The Bobcats joined the league in the summer of 2004.  The Bobcats didn't have much to be proud of their first two seasons: They won just 44 total games (.268) and suffered countless hilarious buzzer-beaters.  But in their third season they went hard*, with a core of Raymond Felton, Gerald Wallace, and Emeka Okafor, all good players.  And on December 29, 2006 - in Charlotte's Time Warner Cable Arena (est. 2004), the Bobcats took down Kobe Bryant and the Lakers in triple overtime, despite Bryant's incredible 58-point night (on an insane 45 fg attempts) and despite Luke Walton's six 360 dunks (okay, only four).  In a couple of seasons seemingly filled with one ridiculously swag performance after the other, Kobe Bryant - his powers at their zenith and his teammates' at their collective nadir - produced another great one.  But locking arms and weathering a storm they could not stop, the Bobcats finally won when Kob-Icarus flew too high and fouled enough times to disqualify himself according to the rules of flightsketball, and the Bobcats won by 9.

*The Bobcats actually fought to a quite-solid 33 wins in 2006-2007, actually splitting their season series with each of the eventual conference finalists (Cavs, Jazz, Spurs, Pistons). 

INTRODUCING... JUST A REGULAR SEASON GAME! AND KOBE!

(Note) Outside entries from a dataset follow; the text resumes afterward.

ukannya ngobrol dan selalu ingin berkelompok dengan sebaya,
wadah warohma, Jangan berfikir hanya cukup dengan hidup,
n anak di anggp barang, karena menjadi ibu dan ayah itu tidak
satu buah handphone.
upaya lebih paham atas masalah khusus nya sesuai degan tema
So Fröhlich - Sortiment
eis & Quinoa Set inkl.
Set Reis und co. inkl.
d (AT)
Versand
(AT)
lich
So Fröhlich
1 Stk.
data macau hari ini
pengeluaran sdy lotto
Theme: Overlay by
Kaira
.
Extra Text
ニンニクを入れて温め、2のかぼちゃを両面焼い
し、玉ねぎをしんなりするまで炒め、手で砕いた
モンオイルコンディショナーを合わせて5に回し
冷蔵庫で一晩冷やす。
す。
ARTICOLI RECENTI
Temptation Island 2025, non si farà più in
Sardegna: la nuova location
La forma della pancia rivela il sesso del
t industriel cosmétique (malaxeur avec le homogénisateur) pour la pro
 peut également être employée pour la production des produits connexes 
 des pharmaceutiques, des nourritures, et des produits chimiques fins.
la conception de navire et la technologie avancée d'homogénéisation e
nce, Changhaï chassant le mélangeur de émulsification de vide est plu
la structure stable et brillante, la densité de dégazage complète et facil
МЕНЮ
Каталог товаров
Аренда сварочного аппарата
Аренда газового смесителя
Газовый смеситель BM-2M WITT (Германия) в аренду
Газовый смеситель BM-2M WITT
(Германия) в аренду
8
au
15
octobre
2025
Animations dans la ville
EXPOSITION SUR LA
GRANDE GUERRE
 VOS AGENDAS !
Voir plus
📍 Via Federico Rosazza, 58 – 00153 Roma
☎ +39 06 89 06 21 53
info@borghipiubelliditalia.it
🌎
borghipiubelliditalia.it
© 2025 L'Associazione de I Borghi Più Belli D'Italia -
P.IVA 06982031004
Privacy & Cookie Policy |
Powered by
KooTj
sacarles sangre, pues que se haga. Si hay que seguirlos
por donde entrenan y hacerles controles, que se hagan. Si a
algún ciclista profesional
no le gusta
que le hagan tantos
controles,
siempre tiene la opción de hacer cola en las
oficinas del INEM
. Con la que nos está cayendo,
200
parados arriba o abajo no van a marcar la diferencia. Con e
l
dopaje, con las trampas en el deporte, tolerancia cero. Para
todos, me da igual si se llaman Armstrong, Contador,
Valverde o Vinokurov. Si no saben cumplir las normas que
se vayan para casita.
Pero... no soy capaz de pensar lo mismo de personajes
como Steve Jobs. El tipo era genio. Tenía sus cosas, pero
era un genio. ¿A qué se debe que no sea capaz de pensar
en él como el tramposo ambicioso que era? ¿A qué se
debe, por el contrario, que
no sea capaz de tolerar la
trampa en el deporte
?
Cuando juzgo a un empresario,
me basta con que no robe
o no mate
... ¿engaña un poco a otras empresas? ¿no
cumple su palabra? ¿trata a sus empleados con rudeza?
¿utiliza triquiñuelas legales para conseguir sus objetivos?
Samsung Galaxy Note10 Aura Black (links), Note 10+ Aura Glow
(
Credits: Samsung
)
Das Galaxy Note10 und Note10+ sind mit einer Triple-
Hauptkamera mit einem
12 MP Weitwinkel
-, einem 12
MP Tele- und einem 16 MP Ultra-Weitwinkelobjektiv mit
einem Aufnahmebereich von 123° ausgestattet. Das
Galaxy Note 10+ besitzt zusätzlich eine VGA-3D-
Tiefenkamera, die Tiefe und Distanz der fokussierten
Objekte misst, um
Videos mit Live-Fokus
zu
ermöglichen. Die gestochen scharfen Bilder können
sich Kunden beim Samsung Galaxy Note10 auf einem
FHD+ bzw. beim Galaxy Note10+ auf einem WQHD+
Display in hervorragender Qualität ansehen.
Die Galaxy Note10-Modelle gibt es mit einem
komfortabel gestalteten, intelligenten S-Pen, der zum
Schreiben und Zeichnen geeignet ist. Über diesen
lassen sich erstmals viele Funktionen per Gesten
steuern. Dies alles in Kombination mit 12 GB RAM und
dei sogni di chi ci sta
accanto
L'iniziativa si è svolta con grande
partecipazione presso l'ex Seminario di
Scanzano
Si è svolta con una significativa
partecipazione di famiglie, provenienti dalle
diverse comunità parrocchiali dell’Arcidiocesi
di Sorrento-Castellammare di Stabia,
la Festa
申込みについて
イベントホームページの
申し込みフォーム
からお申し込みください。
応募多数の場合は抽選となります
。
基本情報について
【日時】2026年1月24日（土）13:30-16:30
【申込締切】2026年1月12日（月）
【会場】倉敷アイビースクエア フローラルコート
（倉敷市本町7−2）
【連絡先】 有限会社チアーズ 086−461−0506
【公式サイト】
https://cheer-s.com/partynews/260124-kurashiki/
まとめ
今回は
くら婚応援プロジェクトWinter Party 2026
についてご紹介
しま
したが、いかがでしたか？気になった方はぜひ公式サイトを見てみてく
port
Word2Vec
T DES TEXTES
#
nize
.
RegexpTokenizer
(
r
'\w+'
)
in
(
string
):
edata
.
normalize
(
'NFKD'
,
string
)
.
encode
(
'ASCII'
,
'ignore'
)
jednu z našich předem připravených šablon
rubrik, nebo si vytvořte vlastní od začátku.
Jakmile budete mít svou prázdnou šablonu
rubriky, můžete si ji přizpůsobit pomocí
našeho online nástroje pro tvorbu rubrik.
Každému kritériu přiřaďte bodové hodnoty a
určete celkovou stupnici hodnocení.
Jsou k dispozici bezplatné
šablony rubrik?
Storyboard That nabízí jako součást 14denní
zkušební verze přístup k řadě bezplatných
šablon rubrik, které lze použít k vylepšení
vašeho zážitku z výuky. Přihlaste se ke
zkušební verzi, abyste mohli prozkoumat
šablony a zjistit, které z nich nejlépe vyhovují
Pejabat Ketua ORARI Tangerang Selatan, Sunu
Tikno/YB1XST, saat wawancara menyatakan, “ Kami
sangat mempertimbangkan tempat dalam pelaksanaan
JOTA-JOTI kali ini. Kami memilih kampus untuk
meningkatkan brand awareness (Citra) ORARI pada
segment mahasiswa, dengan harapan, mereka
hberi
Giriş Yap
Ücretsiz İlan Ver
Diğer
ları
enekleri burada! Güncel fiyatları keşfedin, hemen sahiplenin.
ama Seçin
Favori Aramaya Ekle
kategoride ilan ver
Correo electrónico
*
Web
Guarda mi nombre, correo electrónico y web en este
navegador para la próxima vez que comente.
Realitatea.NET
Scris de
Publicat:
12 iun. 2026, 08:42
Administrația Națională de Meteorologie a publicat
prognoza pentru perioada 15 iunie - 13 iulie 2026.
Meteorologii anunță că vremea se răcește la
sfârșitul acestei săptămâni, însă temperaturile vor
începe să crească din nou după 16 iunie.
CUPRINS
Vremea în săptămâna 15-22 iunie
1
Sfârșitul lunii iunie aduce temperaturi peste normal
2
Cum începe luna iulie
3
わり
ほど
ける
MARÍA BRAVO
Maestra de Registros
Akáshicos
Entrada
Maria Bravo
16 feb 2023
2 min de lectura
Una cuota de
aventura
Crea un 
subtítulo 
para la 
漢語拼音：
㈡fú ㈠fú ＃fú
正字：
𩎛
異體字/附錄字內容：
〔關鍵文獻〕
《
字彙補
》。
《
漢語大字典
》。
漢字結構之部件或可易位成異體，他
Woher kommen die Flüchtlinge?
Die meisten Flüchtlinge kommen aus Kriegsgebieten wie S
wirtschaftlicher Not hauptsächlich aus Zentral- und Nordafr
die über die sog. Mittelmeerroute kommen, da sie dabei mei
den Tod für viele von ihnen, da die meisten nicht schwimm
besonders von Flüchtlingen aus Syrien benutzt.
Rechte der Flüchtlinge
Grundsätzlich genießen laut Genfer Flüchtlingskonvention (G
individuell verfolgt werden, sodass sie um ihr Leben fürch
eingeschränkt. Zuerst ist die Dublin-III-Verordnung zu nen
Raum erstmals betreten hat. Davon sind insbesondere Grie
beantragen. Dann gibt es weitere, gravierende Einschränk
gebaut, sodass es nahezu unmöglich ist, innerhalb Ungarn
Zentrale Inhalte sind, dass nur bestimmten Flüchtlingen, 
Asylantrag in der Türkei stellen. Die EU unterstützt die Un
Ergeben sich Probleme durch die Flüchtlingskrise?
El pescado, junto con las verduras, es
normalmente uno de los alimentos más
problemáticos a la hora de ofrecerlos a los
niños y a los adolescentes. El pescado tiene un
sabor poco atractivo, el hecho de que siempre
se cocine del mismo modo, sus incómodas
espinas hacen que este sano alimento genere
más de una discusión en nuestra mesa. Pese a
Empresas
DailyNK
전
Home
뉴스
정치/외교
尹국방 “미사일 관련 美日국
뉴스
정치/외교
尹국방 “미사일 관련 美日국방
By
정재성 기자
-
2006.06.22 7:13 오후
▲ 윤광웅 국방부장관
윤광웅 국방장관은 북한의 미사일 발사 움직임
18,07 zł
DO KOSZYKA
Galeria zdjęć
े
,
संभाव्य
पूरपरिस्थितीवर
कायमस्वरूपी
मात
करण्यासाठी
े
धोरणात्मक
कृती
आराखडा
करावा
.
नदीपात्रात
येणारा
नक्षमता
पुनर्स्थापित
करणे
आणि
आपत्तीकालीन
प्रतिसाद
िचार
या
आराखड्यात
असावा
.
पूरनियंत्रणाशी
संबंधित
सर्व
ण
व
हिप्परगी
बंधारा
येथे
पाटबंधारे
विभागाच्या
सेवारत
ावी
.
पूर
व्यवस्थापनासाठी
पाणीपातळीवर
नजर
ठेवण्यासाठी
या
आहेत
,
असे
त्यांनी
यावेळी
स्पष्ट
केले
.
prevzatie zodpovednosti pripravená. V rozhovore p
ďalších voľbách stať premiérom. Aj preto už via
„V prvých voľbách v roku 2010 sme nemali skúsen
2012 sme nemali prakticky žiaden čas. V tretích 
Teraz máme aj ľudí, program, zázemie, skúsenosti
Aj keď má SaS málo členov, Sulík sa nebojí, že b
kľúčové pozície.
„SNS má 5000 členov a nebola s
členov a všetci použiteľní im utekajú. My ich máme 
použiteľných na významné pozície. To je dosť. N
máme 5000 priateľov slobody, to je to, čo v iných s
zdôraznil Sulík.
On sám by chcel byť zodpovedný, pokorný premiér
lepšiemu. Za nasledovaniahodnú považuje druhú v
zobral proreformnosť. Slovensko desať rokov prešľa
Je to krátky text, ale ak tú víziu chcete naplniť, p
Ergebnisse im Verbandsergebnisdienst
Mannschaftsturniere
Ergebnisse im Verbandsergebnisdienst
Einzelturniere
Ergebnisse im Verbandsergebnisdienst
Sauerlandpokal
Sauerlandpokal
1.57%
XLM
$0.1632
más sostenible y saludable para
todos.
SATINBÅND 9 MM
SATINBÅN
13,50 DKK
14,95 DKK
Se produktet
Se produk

Yes, title, thanks for the clarification. Let's be clear: it was just a regular season game: the first half (beyond the Crash-Kobe duel) was actually exceedingly dull.  But something about Gerald Wallace and Kobe fighting for every inch of space brought the best out of every Bobcat. Felton, Wallace, and Okafor all were showstoppers in this game, seriously.  Matt Carroll even had a solid shooting game with a swag 27-8 on 16 shots off the bench. But it was the trio of stars that did most of the work: Felton made the kinds of great point guard decisions that leave a defense guessing constantly.   Wallace was in his franchise-player, do-everything-on-both-sides mode.  Wallace had so much intelligence and tenacity as a defender that he bears almost no fault at all for Kobe's performance, and in fact, Wallace made a number of crucial defensive stops on Bryant twice at the end of regulation.  And then there was Emeka Okafor, doing everything a center should as an inside presence.